_EXPLORE THE MATERIAL_
• 1. Answer these questions about the passage on Syria's reforms:
(a) In what month and year was the emergency law written?
(b) Whom did Assad succeed, and in what year?
(c) Which groups make up Latakia's mixed population?
• 2. Extend the passage on Syria's reforms, picking up after its final sentence.

_GIVEN PASSAGE_

Authorities have announced a string of reforms in a bid to reach out to protesters, including the release of detainees and plans to form new laws on the media and licensing political parties.
Syria has also decided to lift the country's emergency law, which was written in December 1962 and has been in place since the Baath party came to power in March 1963.
The emergency law imposes restrictions on public gatherings and movement and authorises the arrest of "suspects or persons who threaten security."
The law also authorises interrogation of any individual and the surveillance of personal communication as well as official control of the content of newspapers and other media before publication.
The unrest has put enormous pressure on Assad, who succeeded his father Hafez on his death in 2000.
The 45-year-old president is expected to make a public address in the days to come.
Presidential adviser Buthaina Shaaban on Sunday accused fundamentalists and some Palestinian refugees from a nearby camp of wanting to fuel sectarian strife in Latakia, which has a mixed population of Christians, Sunni Muslims and Alawites, followers of an offshoot of Shiite Islam.

(Saved entries)
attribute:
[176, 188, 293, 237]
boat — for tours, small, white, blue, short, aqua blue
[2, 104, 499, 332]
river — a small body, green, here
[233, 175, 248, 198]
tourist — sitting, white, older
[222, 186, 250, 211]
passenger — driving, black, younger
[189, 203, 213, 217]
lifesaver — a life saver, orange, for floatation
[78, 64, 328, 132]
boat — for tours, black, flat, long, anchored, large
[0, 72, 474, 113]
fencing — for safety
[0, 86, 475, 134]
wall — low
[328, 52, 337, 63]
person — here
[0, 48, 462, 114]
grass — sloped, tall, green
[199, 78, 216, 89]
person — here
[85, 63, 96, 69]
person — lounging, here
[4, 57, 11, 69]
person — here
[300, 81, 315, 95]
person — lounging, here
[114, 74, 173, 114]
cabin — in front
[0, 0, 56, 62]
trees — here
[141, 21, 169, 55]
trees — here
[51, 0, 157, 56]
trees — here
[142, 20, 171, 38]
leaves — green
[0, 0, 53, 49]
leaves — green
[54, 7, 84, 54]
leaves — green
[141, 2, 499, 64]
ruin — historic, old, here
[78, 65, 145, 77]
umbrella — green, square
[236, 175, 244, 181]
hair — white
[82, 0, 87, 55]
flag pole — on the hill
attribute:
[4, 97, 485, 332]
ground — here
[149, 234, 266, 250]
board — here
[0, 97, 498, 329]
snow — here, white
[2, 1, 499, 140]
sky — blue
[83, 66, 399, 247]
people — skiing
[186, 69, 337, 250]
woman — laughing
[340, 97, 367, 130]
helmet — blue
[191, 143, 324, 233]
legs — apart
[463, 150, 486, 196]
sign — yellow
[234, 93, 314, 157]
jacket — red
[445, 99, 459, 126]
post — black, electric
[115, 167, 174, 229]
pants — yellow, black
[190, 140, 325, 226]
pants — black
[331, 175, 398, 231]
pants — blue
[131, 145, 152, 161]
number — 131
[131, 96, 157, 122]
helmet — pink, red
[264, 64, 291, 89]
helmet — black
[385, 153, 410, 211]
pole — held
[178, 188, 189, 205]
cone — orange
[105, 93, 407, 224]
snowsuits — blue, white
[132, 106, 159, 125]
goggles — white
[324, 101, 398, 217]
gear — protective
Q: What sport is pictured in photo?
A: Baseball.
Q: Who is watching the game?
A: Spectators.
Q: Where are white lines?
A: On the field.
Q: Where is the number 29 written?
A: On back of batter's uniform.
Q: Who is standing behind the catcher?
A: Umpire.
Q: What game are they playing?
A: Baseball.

_TASK ANSWERS_
• 1.
(a) December 1962.
(b) His father, Hafez, in 2000.
(c) Christians, Sunni Muslims and Alawites.

• 2.
Ahmed Jibril, head of the Popular Front for the Liberation of Palestine-General Command, denied any Palestinian involvement in the violence.
Deadly violence has also gripped cities in southern Syria for 13 days, and protesters have vowed to keep taking to the streets until their demands for more freedom are met.
On Saturday, demonstrators torched the Baath party's local headquarters in the southern town of Tafas.
In nearby Daraa, at the Jordanian border, some 300 bare-chested young men climbed Saturday on the rubble of a statue of Hafez al-Assad, which had been torn down the day before, shouting anti-regime slogans, witnesses said.
The tribal town of Daraa has emerged as the hub of the protests and has sustained the most casualties as residents repeatedly come out to demonstrate.
Authorities have accused "armed gangs" and extremist Muslims of pushing peaceful rallies into violence.